**SOURCE DATA:**

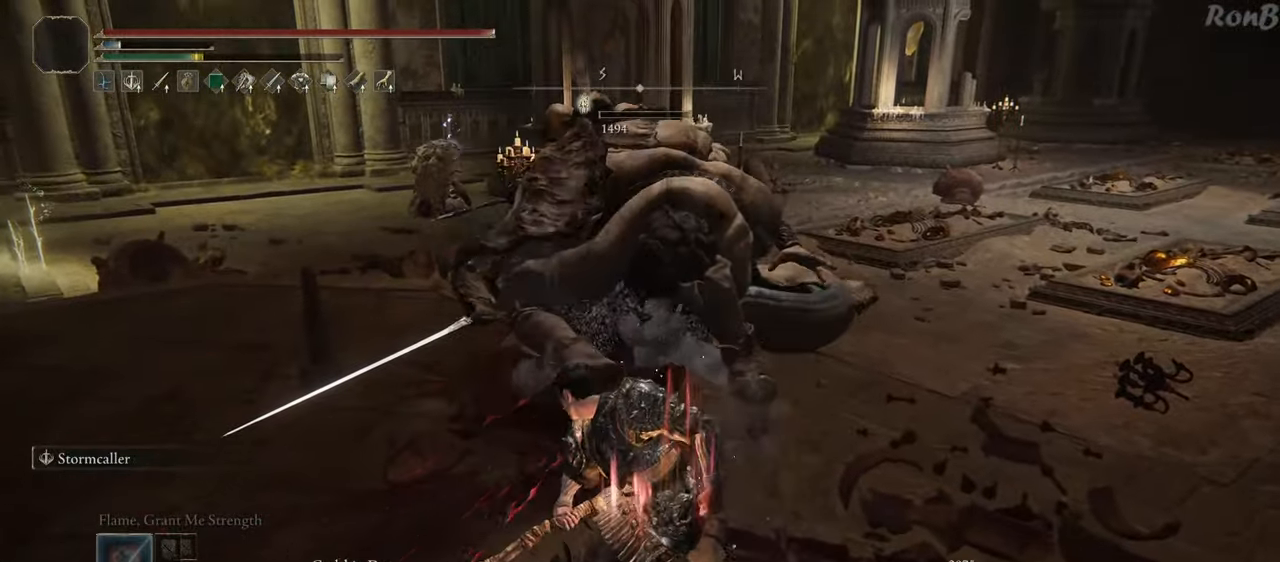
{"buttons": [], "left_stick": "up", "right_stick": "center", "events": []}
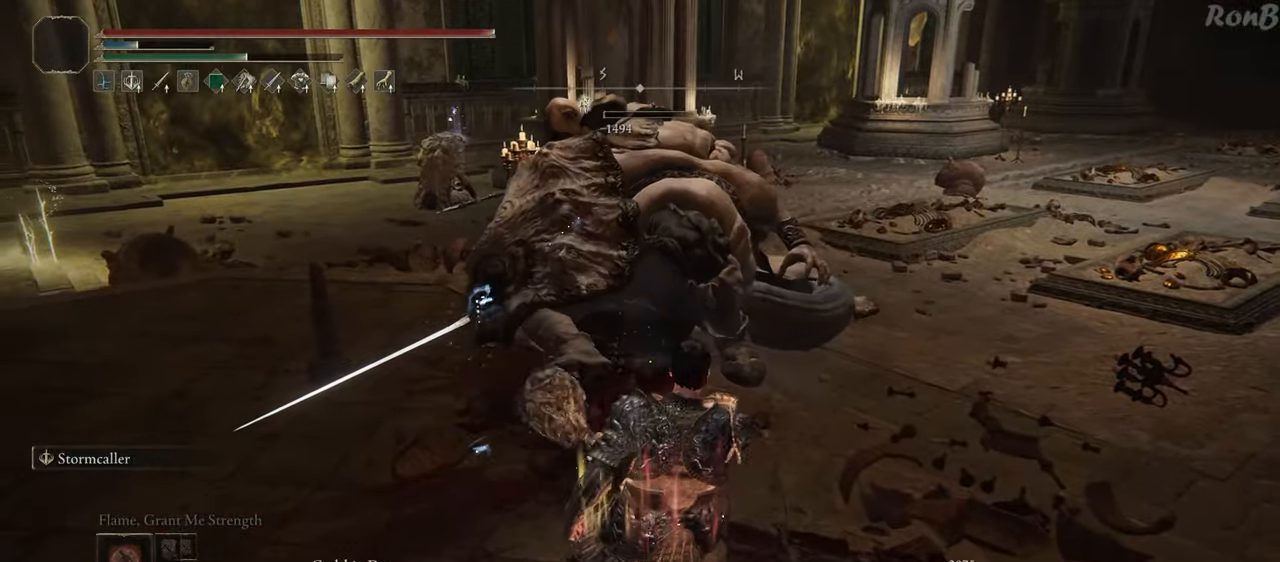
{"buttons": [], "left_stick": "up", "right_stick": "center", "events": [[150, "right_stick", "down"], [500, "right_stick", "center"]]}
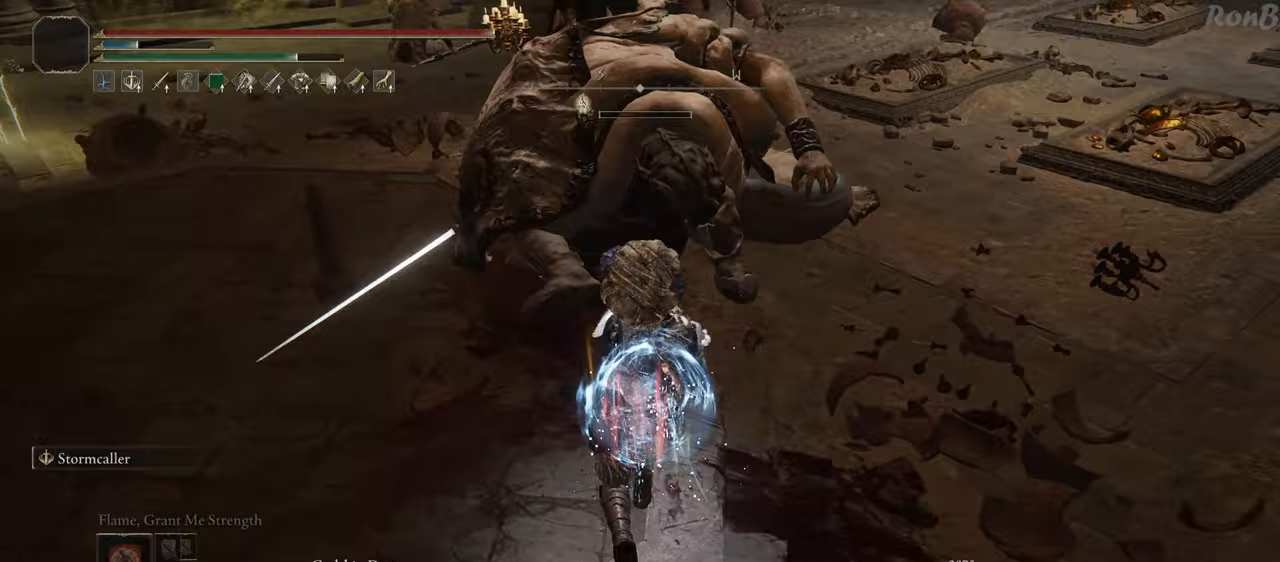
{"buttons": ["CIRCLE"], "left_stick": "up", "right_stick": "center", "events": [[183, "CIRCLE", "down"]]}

**TASK TO COMPLETE:**
Would you restate the listing word for word without its pictures?

**SOLUTION TO THIS PROBLEM:**
{"buttons": [], "left_stick": "up", "right_stick": "center", "events": []}
{"buttons": [], "left_stick": "up", "right_stick": "center", "events": [[150, "right_stick", "down"], [500, "right_stick", "center"]]}
{"buttons": ["CIRCLE"], "left_stick": "up", "right_stick": "center", "events": [[183, "CIRCLE", "down"]]}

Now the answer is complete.